In 1931, or perhaps already in 1930, probably due to the need for more space due to the higher number of competitors, the stamping was carried out at the Foro Boario, in the street that today bears the same name, south of Viale Venezia.
The opening of Piazza della Vittoria solved all problems and, some time later, the headquarters of the Automobile Club were transferred here. The days of the 1000 Miglia were very intense for the organizers, with the few clogged phones in the headquarters. Things improved when a modern pressroom was set up at the Quadriportico in Piazza della Vittoria, with telephones and telegraphs.


The clubs loved by the protagonists of the Freccia
To relax, Castagneto, Maggi and Canestrini, in the company of the Mayor Boni then went to Corso Cavour, to the characteristic Taverna della Mille Miglia. The tavern extended from the entrance on the main road, in the premises currently occupied by a bicycle shop, to the alley that opens onto Via del Moretto, where even today there is a restaurant.


The tourist-gastronomic aspect, among the organizers of the 1000 Miglia, was anything but underestimated.
After the death of Mazzotti during the war, in 1949, his friends founded the Franco Mazzotti Mille Miglia Club, chaired by Aymo Maggi: he and Castagneto wanted to find a series of premises along the route onto which they wanted to attach a Freccia Rossa (Red Arrow) as a distinguishing mark for fans. The first place to boast the prestigious sign was a small restaurant (only four tables): the “Cuccagnina” of Tresanda del Sale, a street crossing Via Gramsci in Brescia; astonished patrons could observe – peering over a curtain – Boni and Castagneto sitting down to eat at the kitchen table, served as princes by the cook, the legendary Anita
Brescia owes much to the “Four Musketeers”, in truth fallen a little into oblivion contrary to their creation. Only Renzo Castagneto has been remembered with a bust, however without any indication, placed in the gardens of Viale Venezia.
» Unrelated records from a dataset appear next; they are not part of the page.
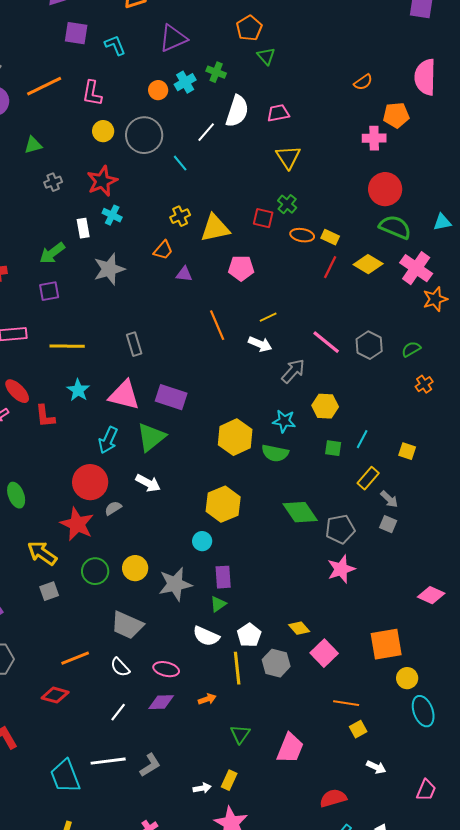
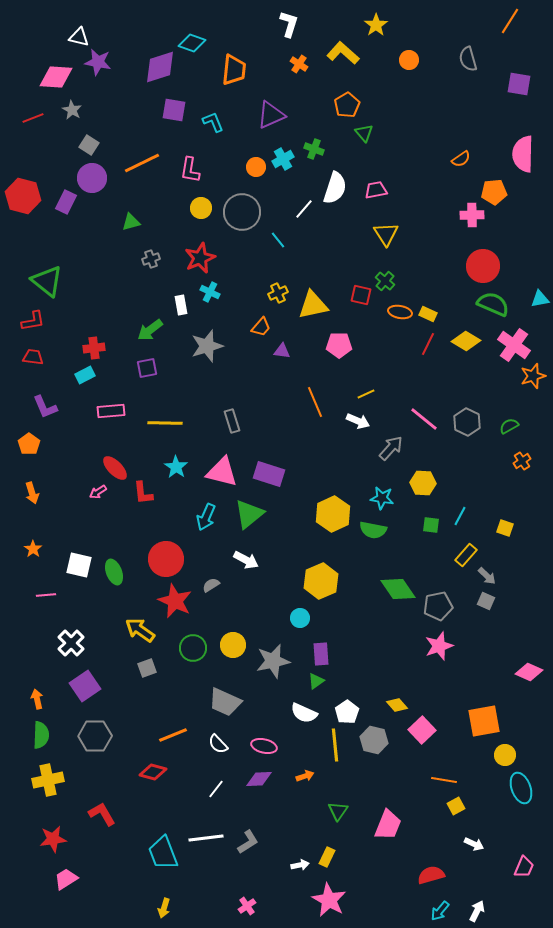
red circle: (90, 482) -> (166, 559), moved

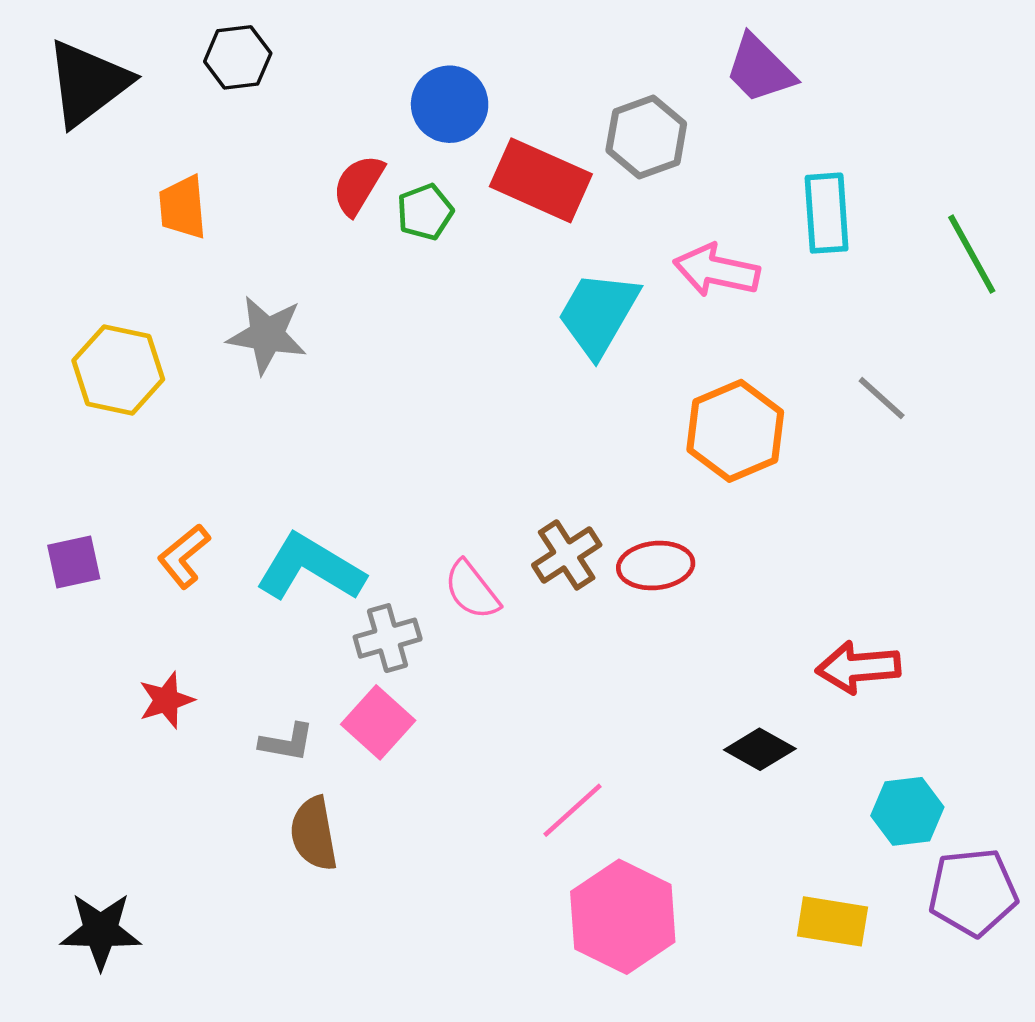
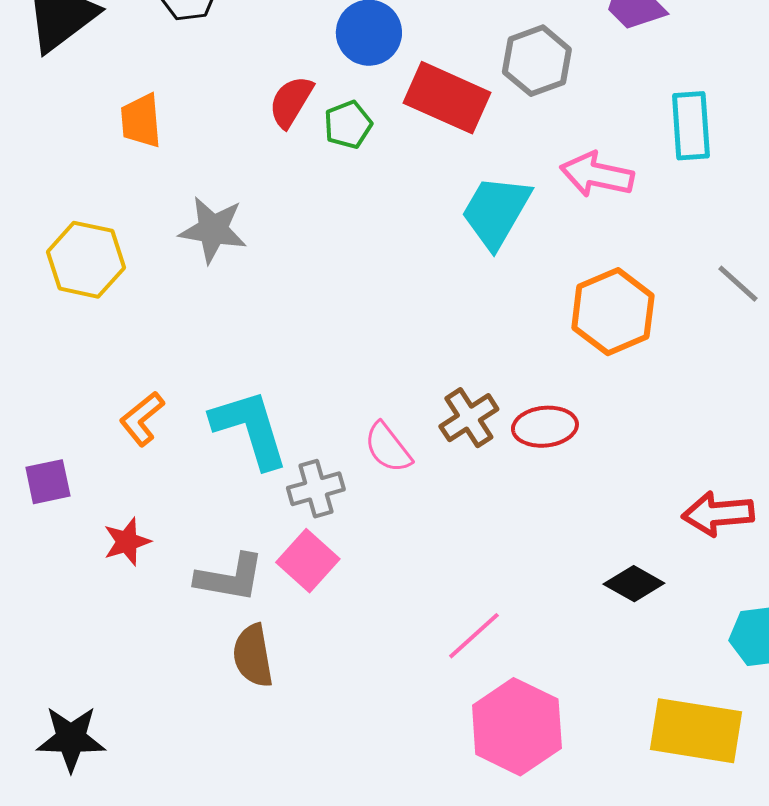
purple square: (74, 562) -> (48, 482), moved
cyan L-shape: (310, 568) -> (250, 429), turned 42
gray L-shape: (287, 742) -> (230, 578), size x1.5
yellow rectangle: (832, 921) -> (696, 731), size x1.5

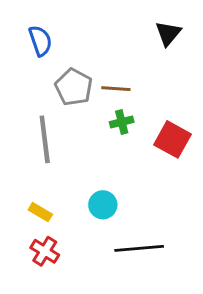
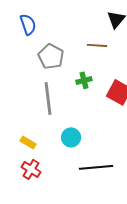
brown line: (116, 89) -> (97, 45), moved
gray line: (45, 139) -> (48, 98), moved

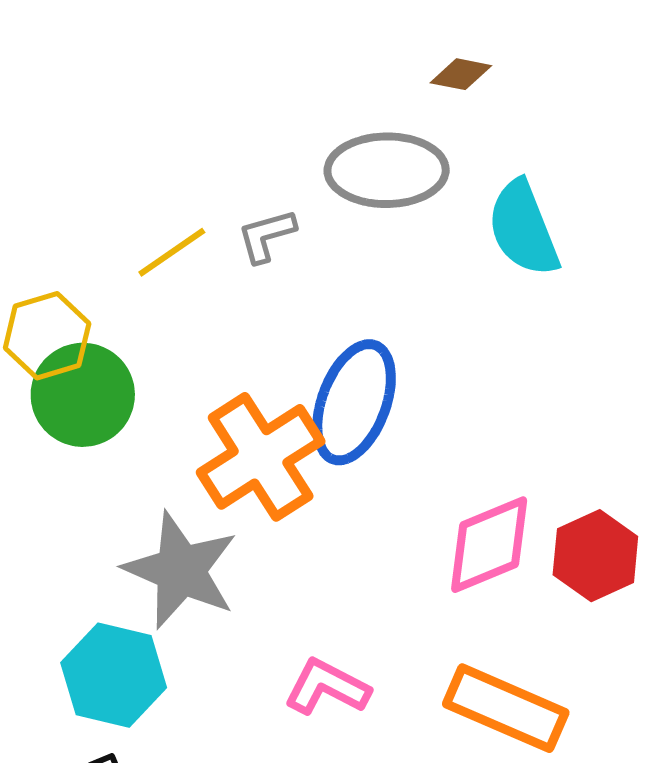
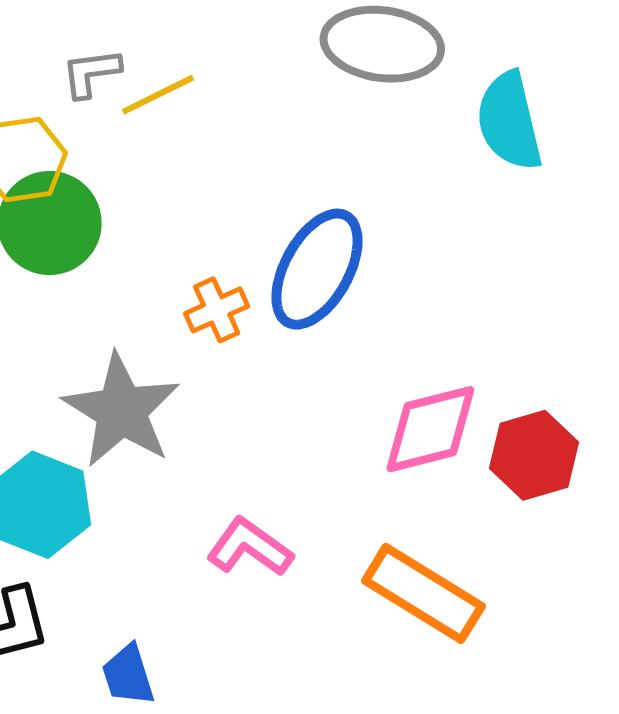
gray L-shape: (266, 236) -> (91, 73), moved
orange cross: (261, 457) -> (217, 310), size x0.5

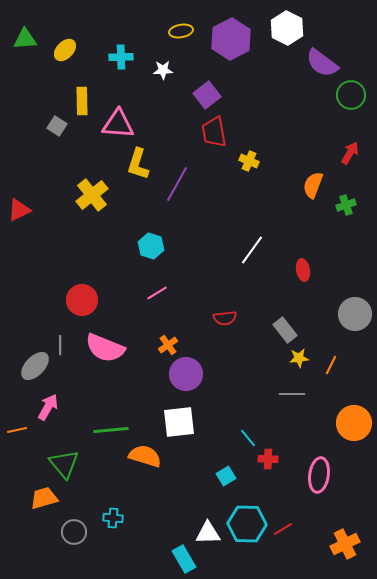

Tens of thousands of people, witnessing the departure or arrival of the modern 1000 Miglia do not even know that they could turn, in the darkness of the gardens, to look at the image of the man who made possible what is happening on the other side, under the lights.
Only members of the Club Mille Miglia, (until its end in February 1998, in the company of his old friend Bruno Boni), go every year to pay tribute to the bust of Castagneto, waiting for a monument to remember all the founders, perhaps in that space – empty since 1945 – on the clock tower of Piazza della Vittoria.